Return each entry below exactly. Skip the images.

### Machine-readable hardware designs
━━━━━━━━━━
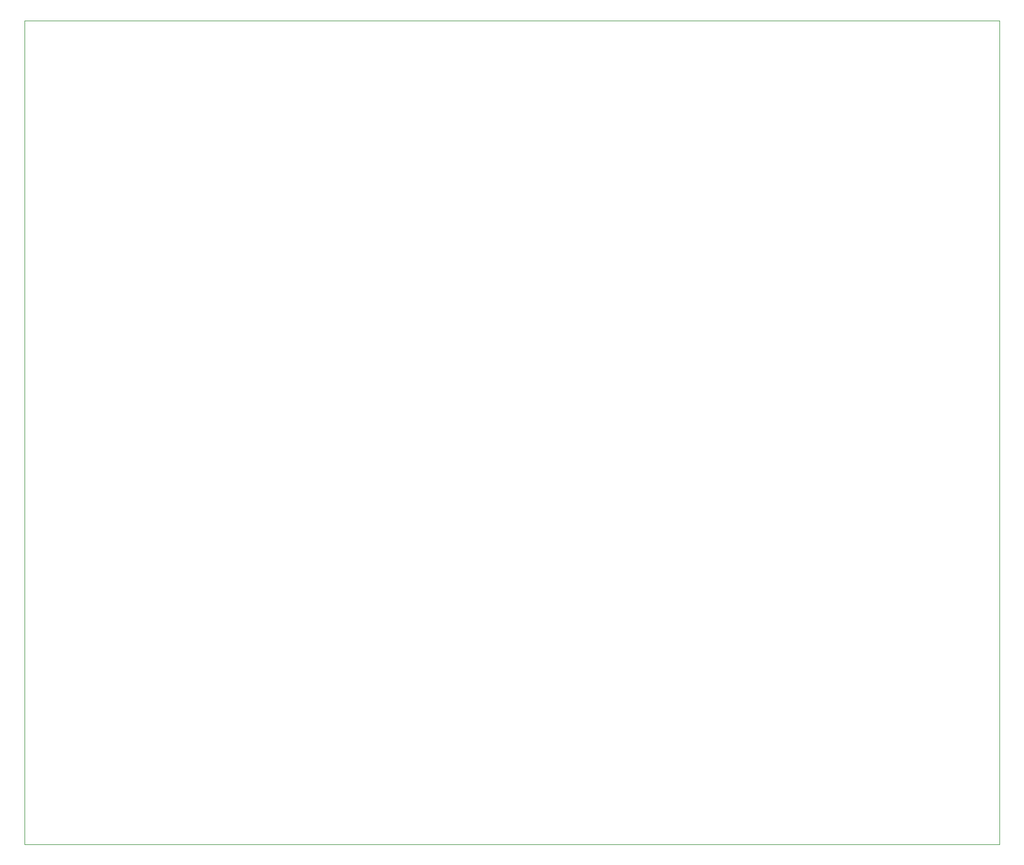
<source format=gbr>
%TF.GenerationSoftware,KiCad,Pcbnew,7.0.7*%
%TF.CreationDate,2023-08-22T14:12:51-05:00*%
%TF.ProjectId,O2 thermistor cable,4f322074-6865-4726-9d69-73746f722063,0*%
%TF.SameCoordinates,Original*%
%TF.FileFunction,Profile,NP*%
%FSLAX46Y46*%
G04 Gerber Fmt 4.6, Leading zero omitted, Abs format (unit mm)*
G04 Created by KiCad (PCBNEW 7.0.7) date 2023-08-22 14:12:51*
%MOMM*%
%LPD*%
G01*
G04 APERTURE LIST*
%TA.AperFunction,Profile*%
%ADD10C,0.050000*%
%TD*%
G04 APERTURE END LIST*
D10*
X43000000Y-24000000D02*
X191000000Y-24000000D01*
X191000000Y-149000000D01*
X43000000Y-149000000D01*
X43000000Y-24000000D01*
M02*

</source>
━━━━━━━━━━
### Answer below
<source format=gbr>
%TF.GenerationSoftware,KiCad,Pcbnew,7.0.7*%
%TF.CreationDate,2023-08-22T14:12:51-05:00*%
%TF.ProjectId,O2 thermistor cable,4f322074-6865-4726-9d69-73746f722063,0*%
%TF.SameCoordinates,Original*%
%TF.FileFunction,Profile,NP*%
%FSLAX46Y46*%
G04 Gerber Fmt 4.6, Leading zero omitted, Abs format (unit mm)*
G04 Created by KiCad (PCBNEW 7.0.7) date 2023-08-22 14:12:51*
%MOMM*%
%LPD*%
G01*
G04 APERTURE LIST*
%TA.AperFunction,Profile*%
%ADD10C,0.050000*%
%TD*%
G04 APERTURE END LIST*
D10*
X43000000Y-24000000D02*
X191000000Y-24000000D01*
X191000000Y-149000000D01*
X43000000Y-149000000D01*
X43000000Y-24000000D01*
M02*

</source>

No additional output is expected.